Almost as hard to get into is the new iHeartRadio Theater New York, an intimate, 200-seat space, with tickets to shows reserved for iHeart’s own subscribers, the bands’ fan clubs and other exclusive channels. The venue has hosted a steady stream of A-list music artists, from Mary J Blige and Ed Sheeran to Train and Pitbull, who play an L-Acoustics ARCS II system. And mimicking the evolution of touring, the theater was specifically designed to record the shows performed there. It was built to deaden reflections rather than use them to create the typical ambience of a concert hall. That can get added with a plug-in later.

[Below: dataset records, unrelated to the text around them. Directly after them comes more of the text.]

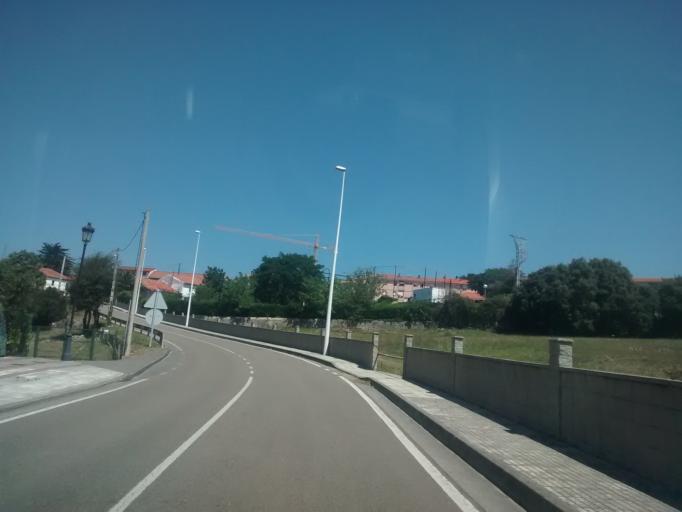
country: ES
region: Cantabria
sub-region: Provincia de Cantabria
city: Arnuero
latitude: 43.4753
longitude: -3.5687
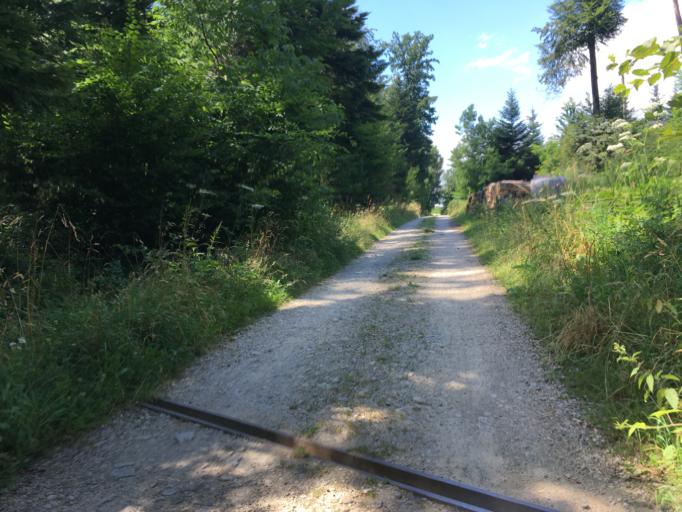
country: CH
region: Fribourg
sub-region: Broye District
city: Domdidier
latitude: 46.9332
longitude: 6.9915
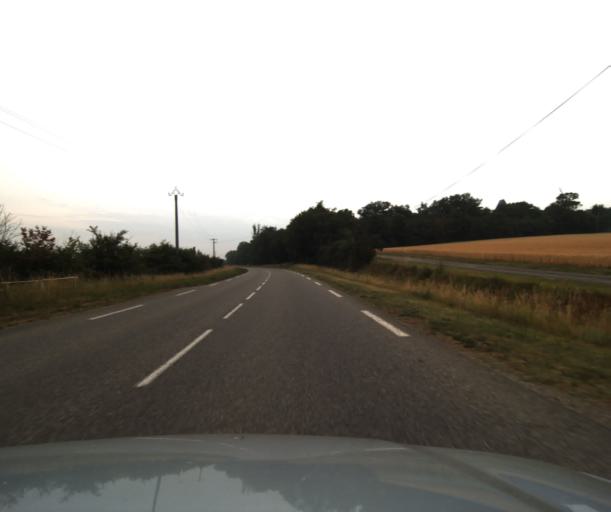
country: FR
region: Midi-Pyrenees
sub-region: Departement du Tarn-et-Garonne
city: Beaumont-de-Lomagne
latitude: 43.8633
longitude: 0.9532
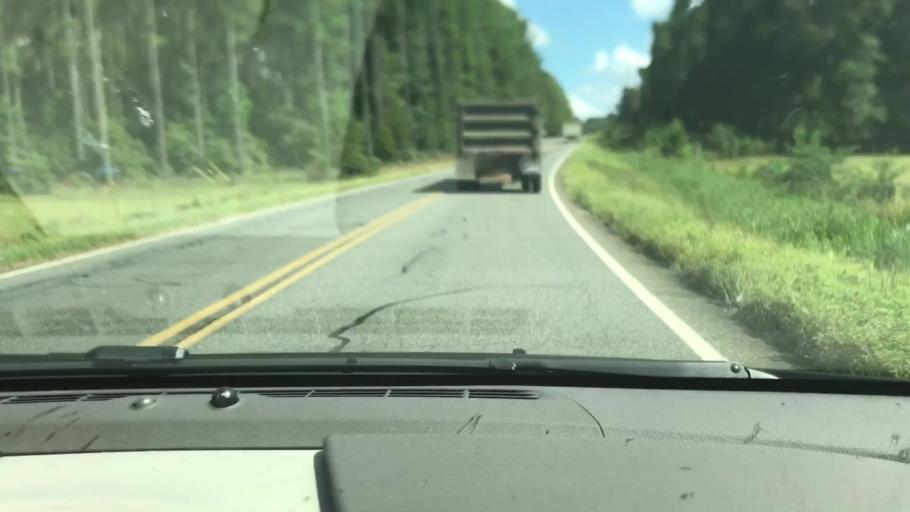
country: US
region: Alabama
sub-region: Chambers County
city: Valley
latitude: 32.8366
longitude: -85.0361
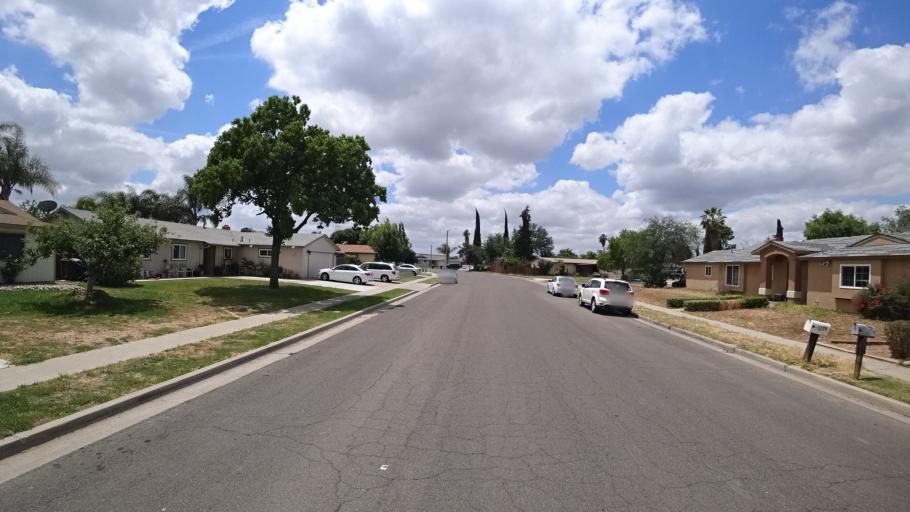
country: US
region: California
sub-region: Kings County
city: Hanford
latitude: 36.3108
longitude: -119.6696
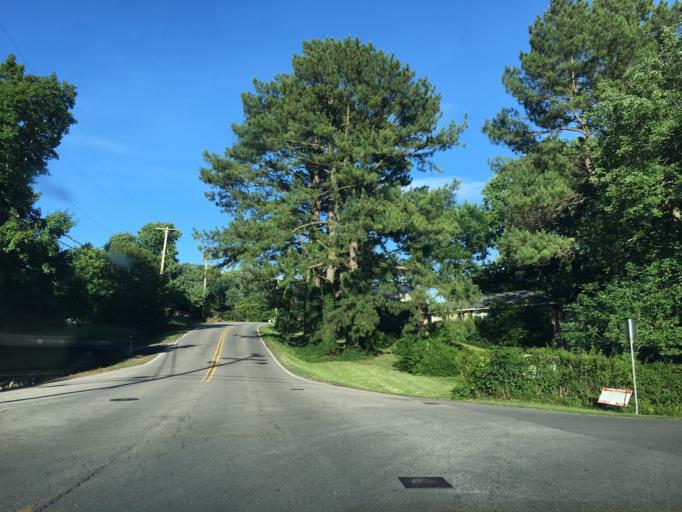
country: US
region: Tennessee
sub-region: Davidson County
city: Oak Hill
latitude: 36.0630
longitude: -86.7354
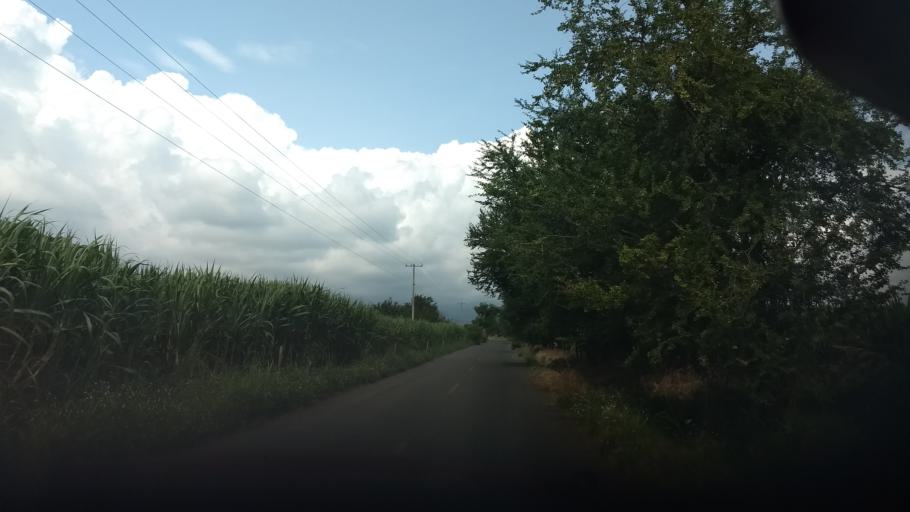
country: MX
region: Jalisco
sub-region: Tonila
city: San Marcos
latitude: 19.4249
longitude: -103.4908
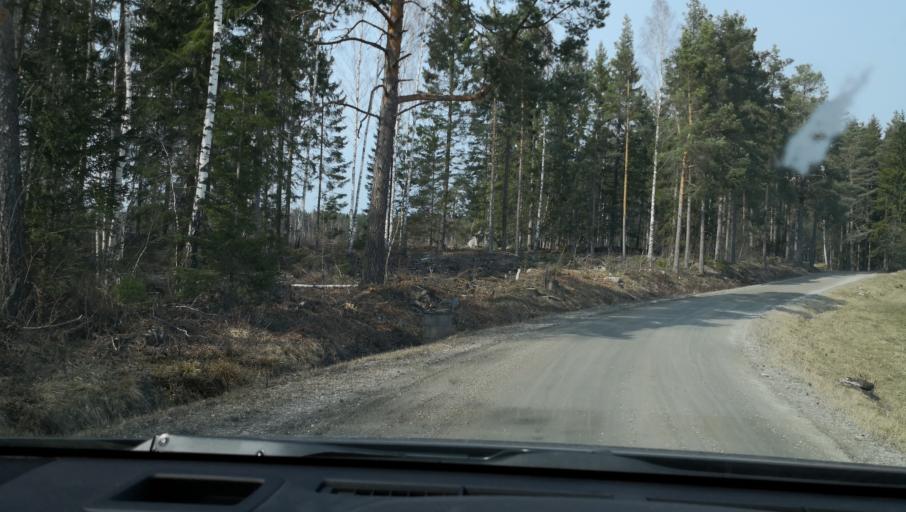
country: SE
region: OErebro
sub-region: Lindesbergs Kommun
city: Frovi
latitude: 59.3562
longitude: 15.4341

‡‡         Good For Business

All this is a boon for SR providers and sound equipment manufacturers. It creates an installed-sound infrastructure with an emphasis on sonic quality, and we’re seeing top-tier brands showing up in these spaces. Unlike the private venues that labels and other media companies are building, which few “civilians” will ever see the inside of, the hotel lobbies at least bring this enhanced level of sound to a larger audience. And while auto-mixing technology is getting remarkably intuitive, the phenomenon is still creating new jobs for audio professionals.

It might be a double-edged sword, though. The growing ubiquity of live music might be approaching a saturation point — there’s been a nascent trend lately in the hospitality industry towards creating quieter spaces in hotels in response to complaints of near constant noise as lobbies become more like marketplaces. But if the world is becoming a noisier place, we can take come comfort in the fact that at least it’s much, much better-sounding noise these days.